Vous avez chanté à plusieurs reprises Haendel. Aimeriez-vous aborder d’autres rôles, comme Alcina par exemple ?
Alcina est tout en haut de ma liste ! C’est un rôle incroyable : elle a ce caractère de sorcière, mais en même temps beaucoup de fragilité et de vulnérabilité. J’aimerais également chanter Theodora ou Cleopatra. Il est probable qu’Haendel m’accompagne dans toute ma carrière. Sa musique, avec ses coloratures et son intensité dramatique, touche au sublime.
Vous avez également collaboré avec Jean-Christophe Spinosi, avec qui vous donnerez la Messe en ut et Orlando Furioso en 2023 à Paris.
J’ai rencontré Jean-Christophe Spinosi au Festival d’opéra baroque de Beaune. Il a une énergie incroyable et sait faire ressortir le meilleur des chanteurs. Le travail est bien sûr très différent avec lui qu’avec Marc Minkowski. On ne peut pas les comparer, ce serait presque comme comparer la mer et la montagne ! Avec Jean-Christophe Spinosi, j’ai surtout chanté Vivaldi. Il sera particulièrement intéressant d’aborder avec lui la Messe en ut de Mozart, en comparaison du travail que j’ai fait sur cette œuvre avec Marc Minkowski. De façon générale, c’est toujours très inspirant et nourrissant de retravailler avec un même chef.
Est-ce important pour vous de chanter dans des opéras moins connus, tels que cette Île déserte de Franz Beck ?

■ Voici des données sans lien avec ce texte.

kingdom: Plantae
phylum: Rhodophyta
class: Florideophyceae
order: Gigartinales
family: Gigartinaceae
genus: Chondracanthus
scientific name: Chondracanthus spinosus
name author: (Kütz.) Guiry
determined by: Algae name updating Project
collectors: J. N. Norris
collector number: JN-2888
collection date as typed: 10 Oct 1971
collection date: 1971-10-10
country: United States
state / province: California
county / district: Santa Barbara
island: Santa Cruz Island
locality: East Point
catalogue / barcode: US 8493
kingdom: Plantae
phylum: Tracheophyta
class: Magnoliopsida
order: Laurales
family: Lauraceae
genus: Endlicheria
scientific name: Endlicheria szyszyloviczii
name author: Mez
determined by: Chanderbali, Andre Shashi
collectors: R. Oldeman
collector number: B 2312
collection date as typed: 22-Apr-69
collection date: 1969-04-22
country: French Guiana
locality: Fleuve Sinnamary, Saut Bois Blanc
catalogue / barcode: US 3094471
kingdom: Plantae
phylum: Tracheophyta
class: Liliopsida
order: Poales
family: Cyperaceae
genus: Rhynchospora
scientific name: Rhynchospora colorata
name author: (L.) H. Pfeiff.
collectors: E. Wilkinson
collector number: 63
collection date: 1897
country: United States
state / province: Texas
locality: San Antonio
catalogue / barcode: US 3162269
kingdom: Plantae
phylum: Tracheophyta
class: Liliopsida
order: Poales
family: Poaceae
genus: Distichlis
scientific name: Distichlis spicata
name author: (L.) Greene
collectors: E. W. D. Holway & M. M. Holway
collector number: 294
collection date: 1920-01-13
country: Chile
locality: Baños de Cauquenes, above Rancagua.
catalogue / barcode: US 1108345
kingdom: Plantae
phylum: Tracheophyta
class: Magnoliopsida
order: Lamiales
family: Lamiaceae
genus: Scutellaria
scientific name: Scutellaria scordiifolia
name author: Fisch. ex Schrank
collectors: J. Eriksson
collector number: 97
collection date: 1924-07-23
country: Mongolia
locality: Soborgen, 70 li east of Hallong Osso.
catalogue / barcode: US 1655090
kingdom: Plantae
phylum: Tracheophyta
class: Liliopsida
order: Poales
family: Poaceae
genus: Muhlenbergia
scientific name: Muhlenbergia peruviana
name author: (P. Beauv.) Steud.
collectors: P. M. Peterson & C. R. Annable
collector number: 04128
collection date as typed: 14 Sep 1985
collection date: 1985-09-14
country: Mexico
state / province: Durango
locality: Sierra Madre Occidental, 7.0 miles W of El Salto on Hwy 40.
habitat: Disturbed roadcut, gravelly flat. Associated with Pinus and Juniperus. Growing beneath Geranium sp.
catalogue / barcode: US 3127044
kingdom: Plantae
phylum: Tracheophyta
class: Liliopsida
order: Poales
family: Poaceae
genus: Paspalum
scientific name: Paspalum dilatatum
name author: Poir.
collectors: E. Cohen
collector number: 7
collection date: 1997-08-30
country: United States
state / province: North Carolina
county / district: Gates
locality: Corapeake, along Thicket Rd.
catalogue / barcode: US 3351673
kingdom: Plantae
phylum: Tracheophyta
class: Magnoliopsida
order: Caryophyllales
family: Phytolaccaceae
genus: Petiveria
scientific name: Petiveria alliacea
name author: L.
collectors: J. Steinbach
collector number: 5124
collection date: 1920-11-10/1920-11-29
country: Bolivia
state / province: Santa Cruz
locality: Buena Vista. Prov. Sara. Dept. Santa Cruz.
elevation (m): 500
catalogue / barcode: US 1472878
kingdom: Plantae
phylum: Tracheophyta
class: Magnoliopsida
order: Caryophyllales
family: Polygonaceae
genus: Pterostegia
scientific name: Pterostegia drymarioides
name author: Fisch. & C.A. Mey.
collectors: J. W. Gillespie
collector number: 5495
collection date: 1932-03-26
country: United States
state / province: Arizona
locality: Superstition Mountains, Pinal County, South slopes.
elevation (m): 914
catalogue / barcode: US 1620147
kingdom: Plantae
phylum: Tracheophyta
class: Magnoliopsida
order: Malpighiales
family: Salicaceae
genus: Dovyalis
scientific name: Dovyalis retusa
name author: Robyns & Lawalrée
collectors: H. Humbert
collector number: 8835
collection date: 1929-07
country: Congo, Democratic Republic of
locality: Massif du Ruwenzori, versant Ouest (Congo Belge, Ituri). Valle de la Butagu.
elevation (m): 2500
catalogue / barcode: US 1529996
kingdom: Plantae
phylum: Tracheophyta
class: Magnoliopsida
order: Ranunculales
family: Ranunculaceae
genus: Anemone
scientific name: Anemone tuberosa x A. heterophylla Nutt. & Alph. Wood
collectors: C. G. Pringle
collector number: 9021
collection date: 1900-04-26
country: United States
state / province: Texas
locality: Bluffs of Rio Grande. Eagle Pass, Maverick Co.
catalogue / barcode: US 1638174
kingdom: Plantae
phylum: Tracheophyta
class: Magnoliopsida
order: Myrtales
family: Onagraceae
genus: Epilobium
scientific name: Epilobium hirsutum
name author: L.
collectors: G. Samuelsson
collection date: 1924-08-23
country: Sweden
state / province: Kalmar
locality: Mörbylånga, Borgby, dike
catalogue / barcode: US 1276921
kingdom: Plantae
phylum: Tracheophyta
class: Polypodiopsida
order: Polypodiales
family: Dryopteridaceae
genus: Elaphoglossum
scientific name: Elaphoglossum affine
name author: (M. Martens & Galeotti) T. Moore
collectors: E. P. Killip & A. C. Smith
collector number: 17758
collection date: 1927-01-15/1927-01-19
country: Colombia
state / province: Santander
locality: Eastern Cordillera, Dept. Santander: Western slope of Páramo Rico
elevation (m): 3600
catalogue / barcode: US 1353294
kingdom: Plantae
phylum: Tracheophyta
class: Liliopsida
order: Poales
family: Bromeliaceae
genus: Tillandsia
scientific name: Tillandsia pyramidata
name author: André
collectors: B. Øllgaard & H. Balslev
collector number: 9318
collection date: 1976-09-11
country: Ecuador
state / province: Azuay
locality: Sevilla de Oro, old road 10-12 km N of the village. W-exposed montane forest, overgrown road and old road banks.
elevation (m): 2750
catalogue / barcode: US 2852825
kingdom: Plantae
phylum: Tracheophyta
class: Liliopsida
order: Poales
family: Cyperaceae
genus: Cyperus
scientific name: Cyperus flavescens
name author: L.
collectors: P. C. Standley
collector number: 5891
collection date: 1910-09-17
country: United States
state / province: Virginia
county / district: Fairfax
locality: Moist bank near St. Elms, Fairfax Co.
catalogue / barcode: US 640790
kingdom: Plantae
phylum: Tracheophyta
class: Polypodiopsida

C’est important pour moi de tracer mon propre chemin vers des œuvres moins connues. C’est également important pour le spectateur : il y a tant de richesses en dehors du répertoire connu. C’est passionnant d’aborder une nouvelle œuvre : on la découvre, on voit quelle histoire se cache derrière. On se retrouve alors seule face à la partition, puisqu’il n’existe pas d’enregistrement. Cela devient par conséquent un travail encore plus personnel. Lorsque je prépare un rôle plus connu, j’évite de toute façon d’écouter au préalable les enregistrements qui existent, afin de faire émerger ma propre interprétation du rôle.
En termes d’interprétation justement, comment travaillez-vous les da capo ?
Pour les da capo, je travaille avec Giovanni Andrea Sechi, un musicologue extraordinaire qui m’aide beaucoup. J’ai des intuitions et des idées, mais je ne connais pas nécessairement les règles harmoniques et les choix qu’il est possible de faire. Il m’est essentiel d’être soutenu par de personnes connaissant très bien ma voix, ainsi que de savoir pourquoi on fait telle ou telle variation dans une reprise. Il faut toujours vouloir exprimer quelque chose, et non voir dans une variation une simple prouesse technique.
Aimeriez-vous aborder un répertoire plus tardif, du bel canto par exemple ?
Je m’intéresse énormément à certains rôles de Rossini, comme Semiramide ou Amenaïde dans Tancredi. Ce sont des rôles de bel canto exigeants avec des coloratures, de l’énergie, et qui nécessitent une voix saine. A l’avenir, les trois reines de Donizetti viendront peut-être. Dans un autre style, j’ai beaucoup aimé chanter les Quatre derniers Lieder de Richard Strauss. La langue allemande m’accompagne dans la vie, c’est comme une partie de moi. J’aime également sortir de mon répertoire habituel, comme j’ai eu l’occasion de le faire avec la Shéhérazade de Ravel.
Et la Traviata ?
Oui, sûrement, on m’en parle très souvent. C’est un rôle sublime, dans une œuvre que nous avons en tête depuis toujours. J’aimerais beaucoup la chanter un jour, même si beaucoup disent qu’il faut avoir trois voix pour ce rôle !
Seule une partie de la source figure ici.